[PROVIDED MATERIAL]
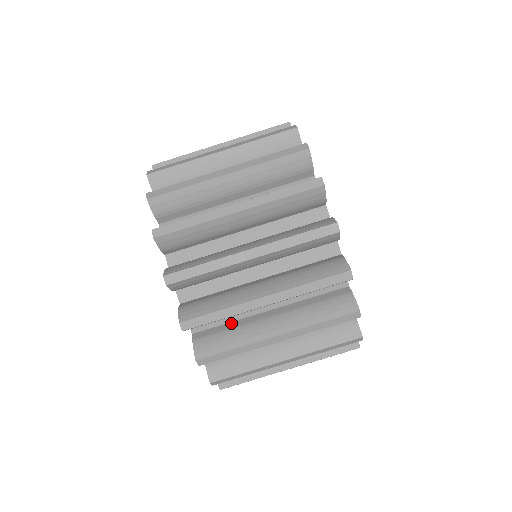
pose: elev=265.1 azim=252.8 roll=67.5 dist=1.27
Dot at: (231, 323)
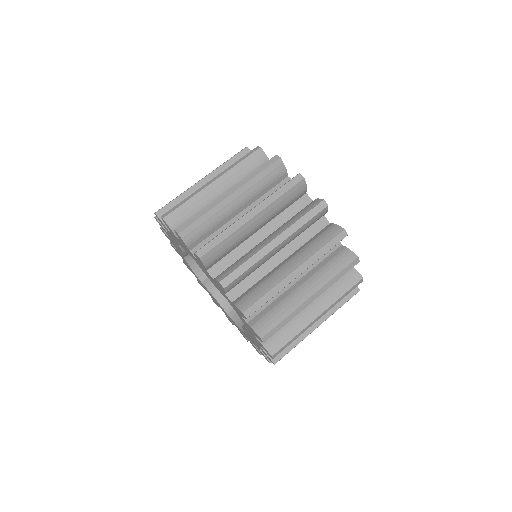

==

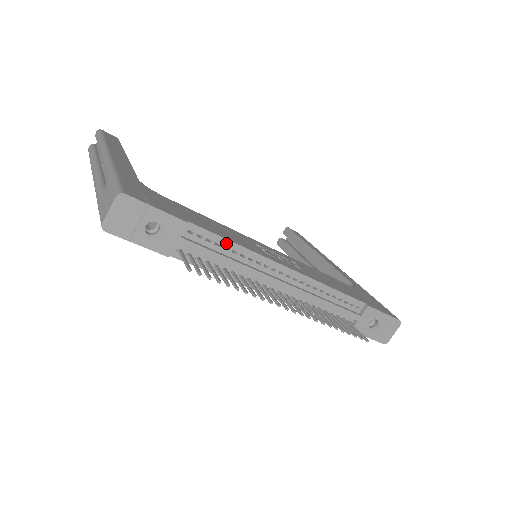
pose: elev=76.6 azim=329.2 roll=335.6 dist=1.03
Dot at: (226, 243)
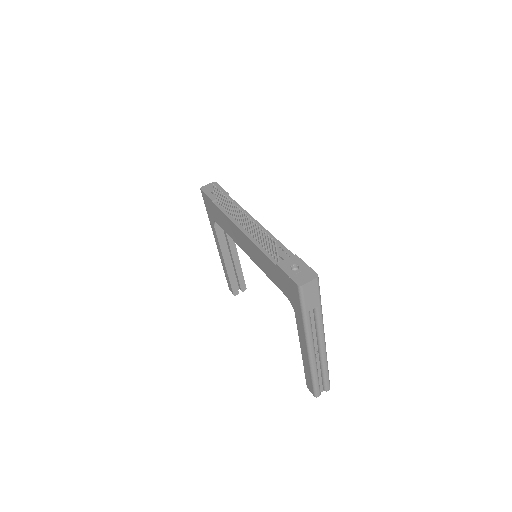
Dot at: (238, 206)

[EXERCISE OBJECTIVE]
Reproduce, character for character, the stretch of the items from the line containing "pose: elev=265.1 azim=252.8" through the line containing "Dot at: (231, 323)", including both of those lines.

[SOLUTION FOR THIS TASK]
pose: elev=265.1 azim=252.8 roll=67.5 dist=1.27
Dot at: (231, 323)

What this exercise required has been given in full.